Keywords: inclusion, physical education, disabled students, importance of physical education.

Background. Presently the federal government policies give high priority to the national human resource being employed in a most efficient manner with due involvement of health-impaired people to the national economy to attain the relevant benefits including, among other things, positive and socially responsible life values and healthy agenda being formed in this vulnerable social group to oppose the regretfully common social dependence attitudes dominating in this and some other social strata. Disabled student may be described as the individual diagnosed with health impairments manifested in long-lasting functional disorders as a result of disease, trauma or health deficiency that largely restricts his/her living functions and, therefore, requires the relevant social protection system being applied.

Objective of the study was to explore some issues of the academic inclusive physical education model applicable at higher professional education establishments.

Study results and discussion.

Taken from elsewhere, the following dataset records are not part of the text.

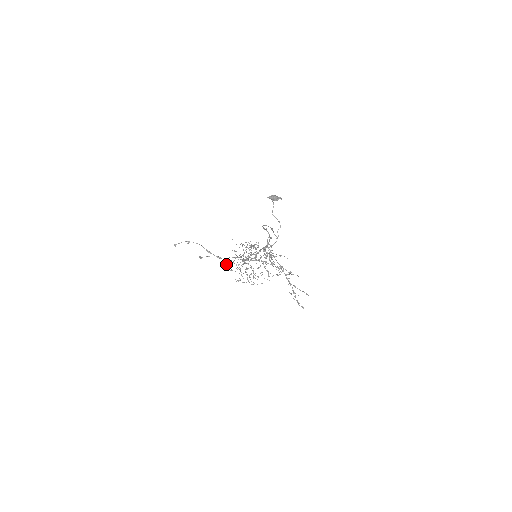
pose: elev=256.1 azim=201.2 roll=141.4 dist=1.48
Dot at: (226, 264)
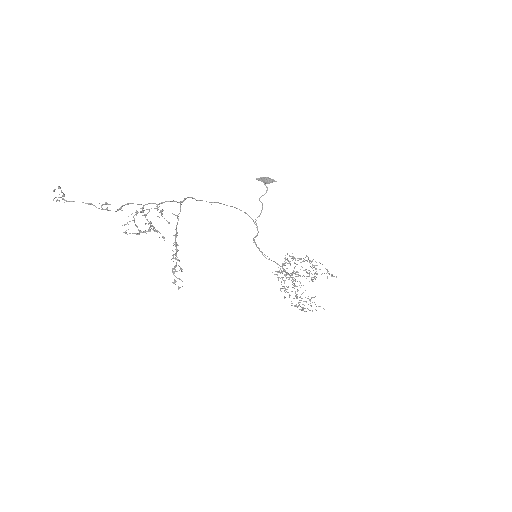
Dot at: (281, 282)
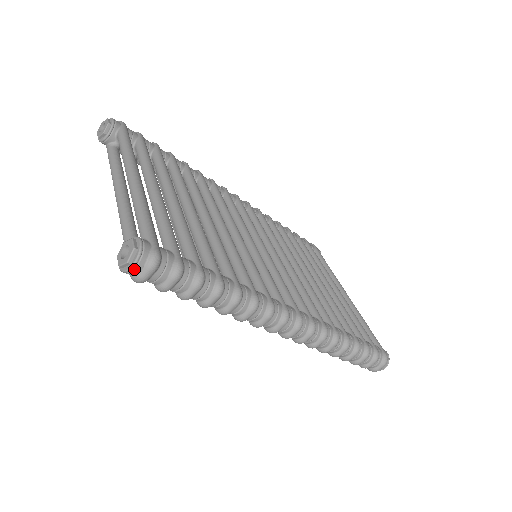
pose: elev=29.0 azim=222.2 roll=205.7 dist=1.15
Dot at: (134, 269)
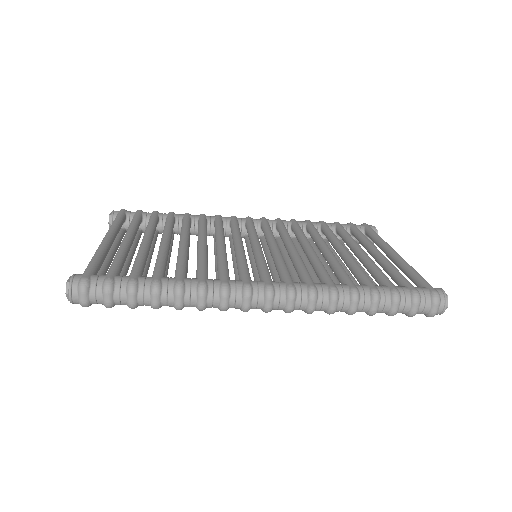
Dot at: (72, 297)
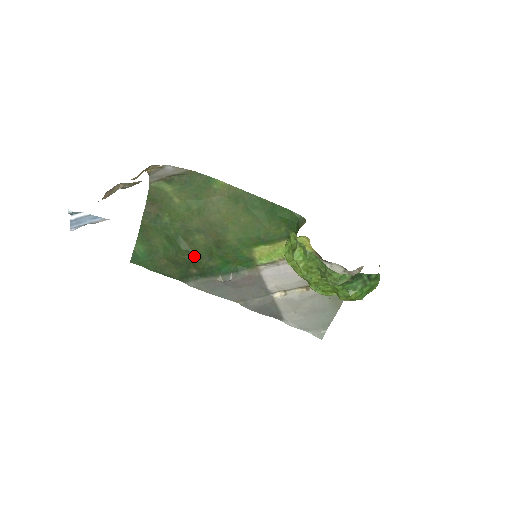
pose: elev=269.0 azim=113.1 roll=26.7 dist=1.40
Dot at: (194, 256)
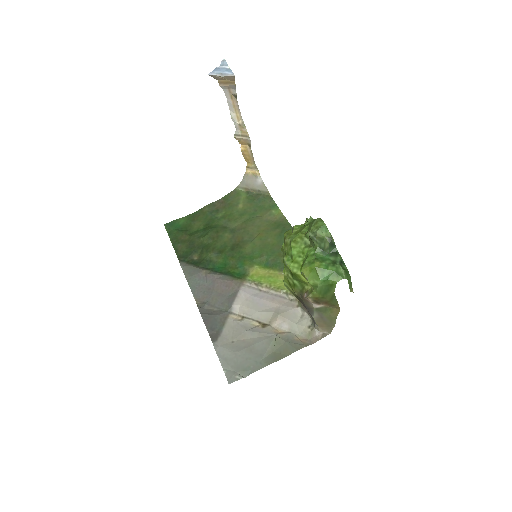
Dot at: (209, 246)
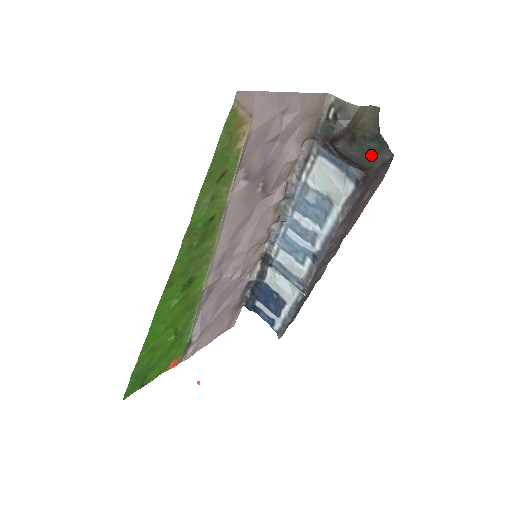
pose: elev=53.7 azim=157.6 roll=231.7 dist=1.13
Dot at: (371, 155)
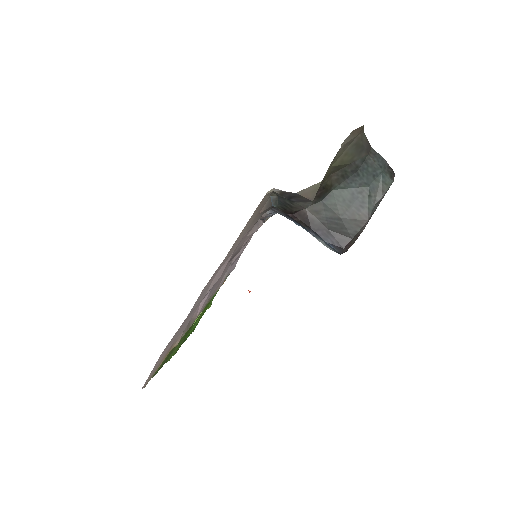
Dot at: (355, 208)
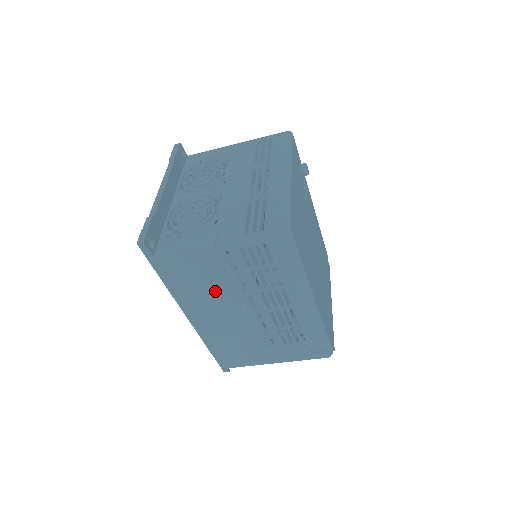
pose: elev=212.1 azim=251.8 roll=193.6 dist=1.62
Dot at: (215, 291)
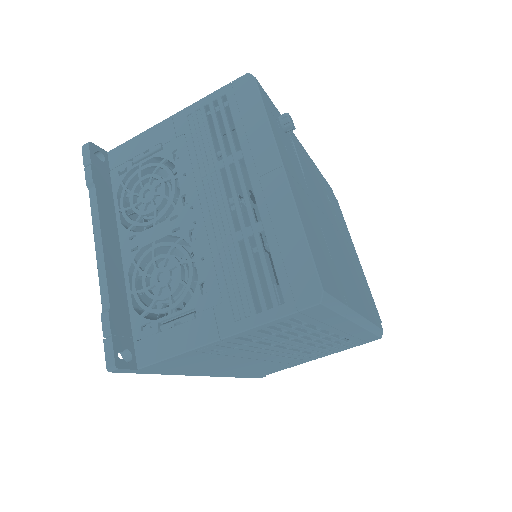
Dot at: (232, 357)
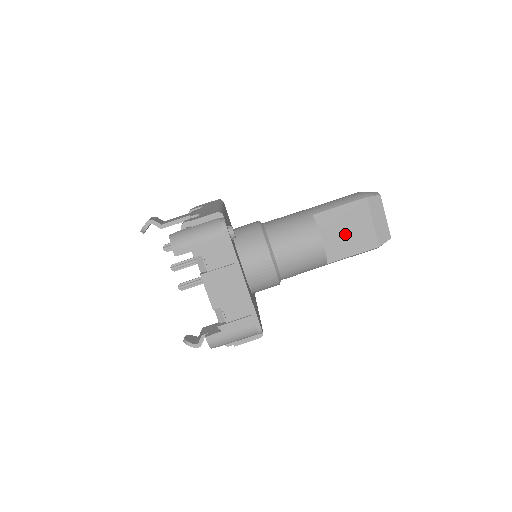
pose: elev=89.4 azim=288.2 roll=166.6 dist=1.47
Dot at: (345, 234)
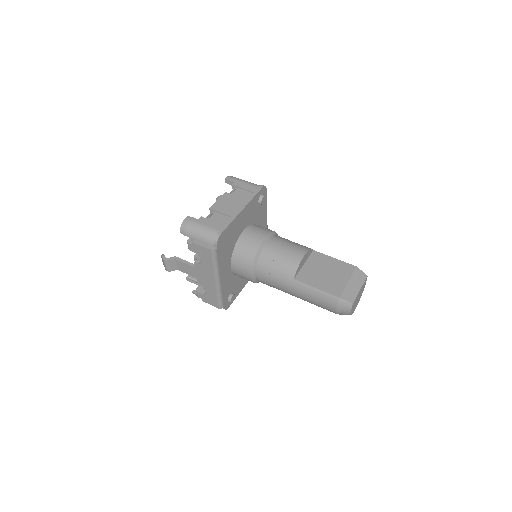
Dot at: (323, 273)
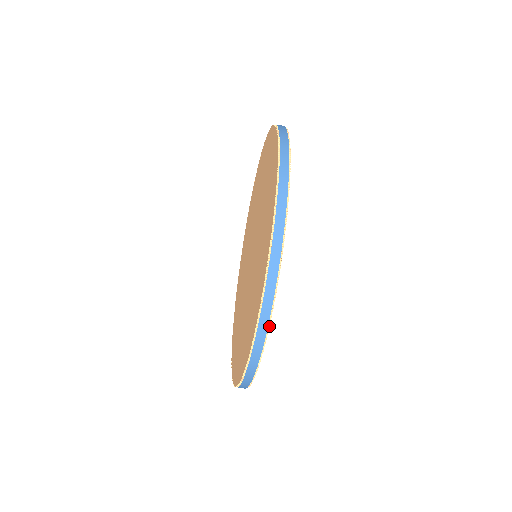
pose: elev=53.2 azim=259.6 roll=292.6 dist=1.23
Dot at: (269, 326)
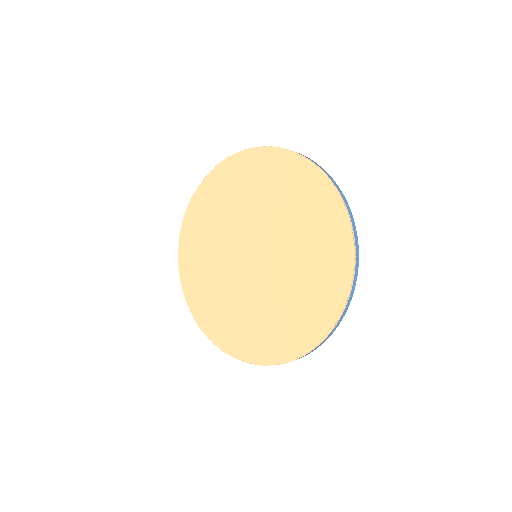
Dot at: occluded
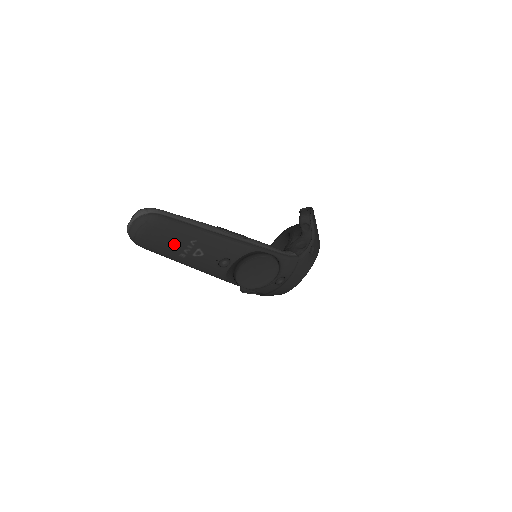
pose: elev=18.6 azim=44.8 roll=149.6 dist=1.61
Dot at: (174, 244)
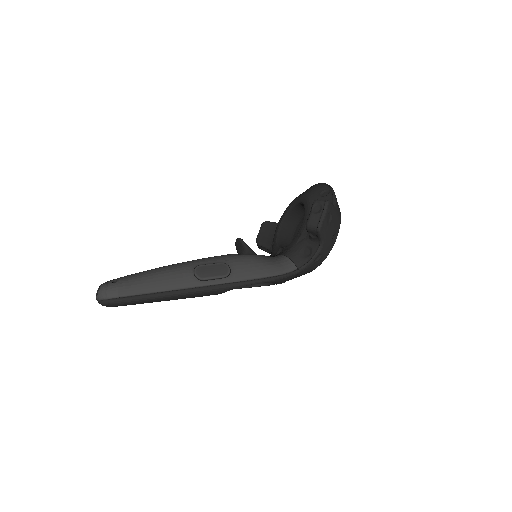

Inclusive higher professional education and other activities to make a health-deficient individual fit for productive labour are referred to today as a purposeful process geared to involve the disabled individuals in the social environment and give him/her every right and opportunity to effectively contribute to it [1]. It is a high priority for the modern education system to shape up and develop a highly mobile and adaptable individual capable for permanent learning and highly competitive on the modern labour markets [2].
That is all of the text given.